(Dataset entries)
******************************

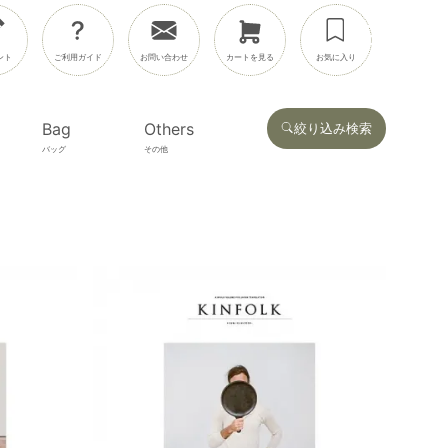
ント
ご利用ガイド
お問い合わせ
カートを見る
お気に入り
Bag
Others
絞り込み検索
バッグ
その他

******************************

Repeat every line of text in the material above word for word, leaving out the pictures.

* Task response:
ント
ご利用ガイド
お問い合わせ
カートを見る
お気に入り
Bag
Others
絞り込み検索
バッグ
その他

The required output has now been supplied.